Consigne> D'après le texte sur les enchères, de combien de pays d'origine différents venaient les enchérisseurs ?
+++ Texte du document +++
Continuons dans l’analyse du non-dit du communiqué officiel : 900 à 1 000 enchérisseurs, c’est un peu moins que pour les sessions précédentes, ce qui signifie que seuls les plus motivés sont restés (puisque le chiffre d’affaires est en hausse). En revanche, 40 pays d’origine différents pour ces enchérisseurs, c’est plus que d’habitude. Les enchères sont désormais un phénomène international, où qu’elles aient lieu dans le monde. A ce jeu, Christie’s reste largement dominant sur ce marché : quand ses concurrents font moitié moins de chiffre d’affaires avec autant de lots (Antiquorum) ou 30 % de moins en résultat global (Sotheby’s à 13 millions avec ou sans « effet Tim Bourne »), Christie’s s’arroge les deux-tiers des parts de marché...
4)
••• LE TRÈS JEUNE MARCHÉ DES ENCHÈRES POUR LA NOUVELLE GÉNÉRATION...
+++ Données fournies +++
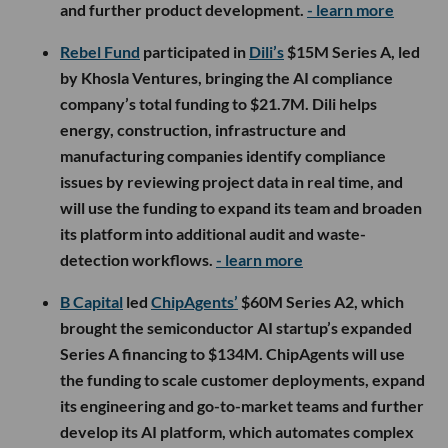
and further product development.
- learn more
Rebel Fund
participated in
Dili’s
$15M Series A, led
by Khosla Ventures, bringing the AI compliance
company’s total funding to $21.7M. Dili helps
energy, construction, infrastructure and
manufacturing companies identify compliance
issues by reviewing project data in real time, and
will use the funding to expand its team and broaden
its platform into additional audit and waste-
detection workflows.
- learn more
B Capital
led
ChipAgents’
$60M Series A2, which
brought the semiconductor AI startup’s expanded
Series A financing to $134M. ChipAgents will use
the funding to scale customer deployments, expand
its engineering and go-to-market teams and further
develop its AI platform, which automates complex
+++
Résultat de la tâche> Les enchérisseurs venaient de 40 pays d'origine différents.